Through truly inspired research, by 1955, when I was six, Doctor Jonas Salk, who for the previous half decade had been studying poliovirus variants, had developed the “inactivated poliovirus vaccine.” Described as a fear that Americans ranked second only to the possibility of nuclear holocaust, polio became the target of one of the most incredible US and worldwide mobilizations in history, with Salk, a professor at the University of Pittsburgh, receiving funding from numerous sources, but principally from the National Foundation for Infantile Paralysis, which would morph into The March of Dimes, one of the most successful fundraising efforts in history.

Salk, the man who cured polio
Just as ambitious was the immunization process, involving in the trial stage alone some twenty thousand doctors and other medical personnel, sixty-four thousand public school staffers and two hundred twenty thousand volunteers. In a subsequent trial before general application of the vaccine, 1.8 million schoolchildren were vaccinated. And, in short order, through the monumental effort of every segment of society, within a year virtually every schoolchild, and eventually their parents as well, had been vaccinated, as were children around the world.

It’s hard to stress enough what a miracle not only the vaccine but the cooperation of everyone concerned in the immunization process was. In this age of COVID-deniers, anti-vaxxers and foot-dragging politicians, it's interesting to note that while COVID-19 has infected millions and killed over half a million people in the US alone, by the time Salk had created his vaccine and virtually everyone had cooperated to get it into arms all around the world, “only” three thousand one hundred forty-five people had died and twenty-one thousand two hundred sixty-nine had been left with crippling effects of the disease in the US. When the worldwide vaccination campaign began in 1955, there were about twenty-two thousand—that’s right, two twos and three zeros—reported cases worldwide.

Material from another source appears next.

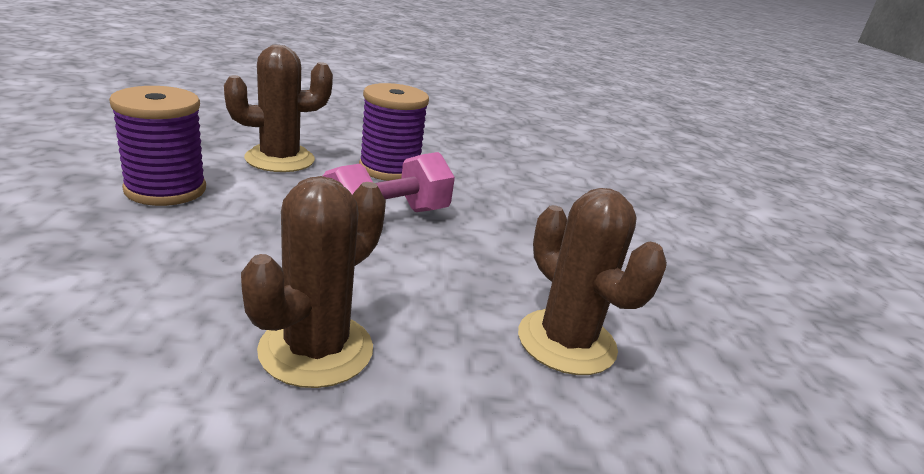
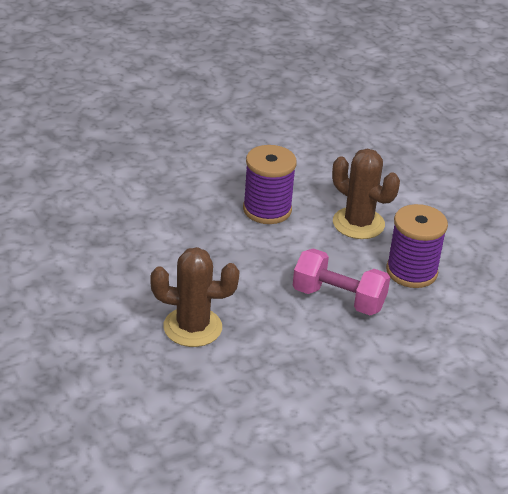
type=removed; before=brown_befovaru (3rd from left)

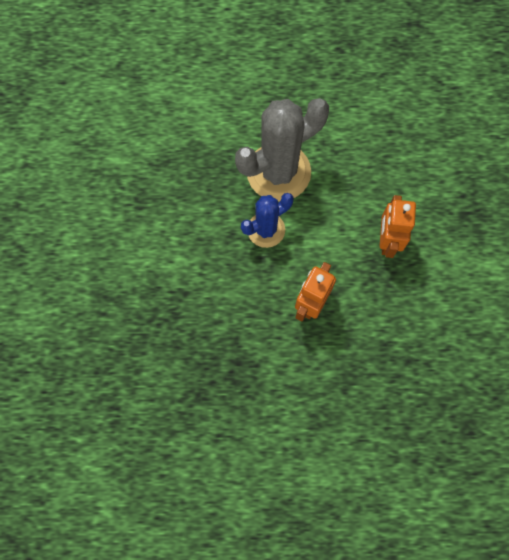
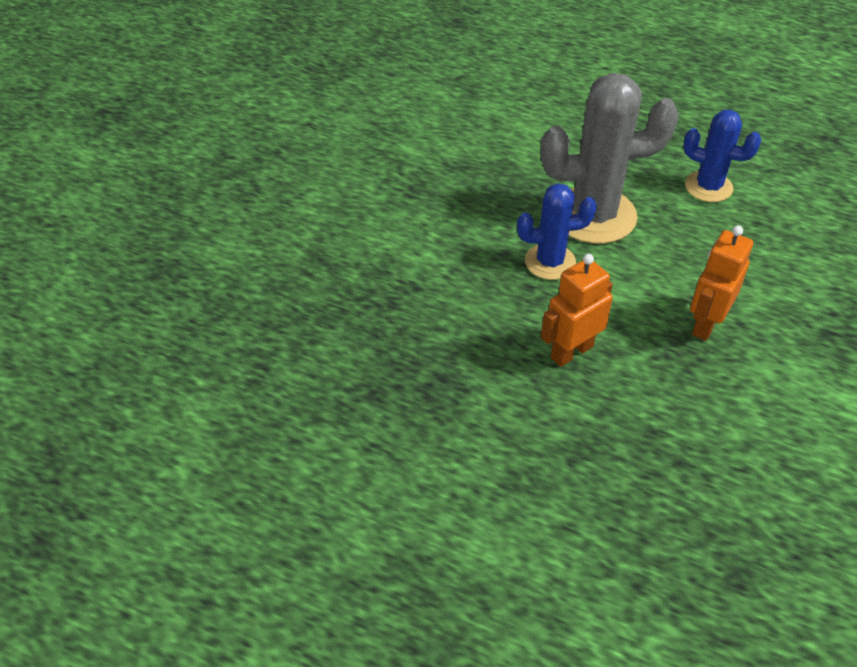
type=added; after=blue_befovaru (2nd from left)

By the following year, thanks to vaccination, cases were down to fifteen thousand, and by 2017 the worldwide total of new cases was twenty-two. So for all of our extraordinary technological advances of the past half-century, our sense of solidarity has apparently not kept pace. Not by a longshot.

Which brings me to the final point that I’ve been thinking about. Perhaps with such vast and almost daily “progress” we have become numb to the miracles around us. Maybe in our race to have the latest technology we’ve fallen victim to the idea that nothing is amazing anymore and that anything and everything can be solved with the latest software. Perhaps we have become immune to awe, cynical about the fundamental importance of joint human effort in creating a better world. And that said, perhaps too, we have become so ironically isolated at a time that we have never been more connected that the idea of pesonal, national and global solidarity appears to us to be a naïve and outdated concept—something to be snorted at.

But if the current state of hostility between neighbors, our failure to protect our environment (the most incredible miracle of all) and the disaster that the COVID-19 pandemic has been are anything to go by, isn’t it maybe time we brought solidarity and cooperation back? And isn’t it high time we recalled the meaning of the word “awestruck” and stopped giving a whole new and negative meaning to the word “dumbstruck”?

 

5 comments:

Chris Glass said...

Amazing what we have lived through ! Great read ! Thank you !

Dan Newland said...

Thank YOU, Chris!

Joe Ballweg said...

All this is good food for thought Dan! I hope lots of people will decide to
have a meal!

Joe

Dan Newland said...

Thanks for reading it, Joe!

Victoria said...

Love your writing style and talent. Thank you!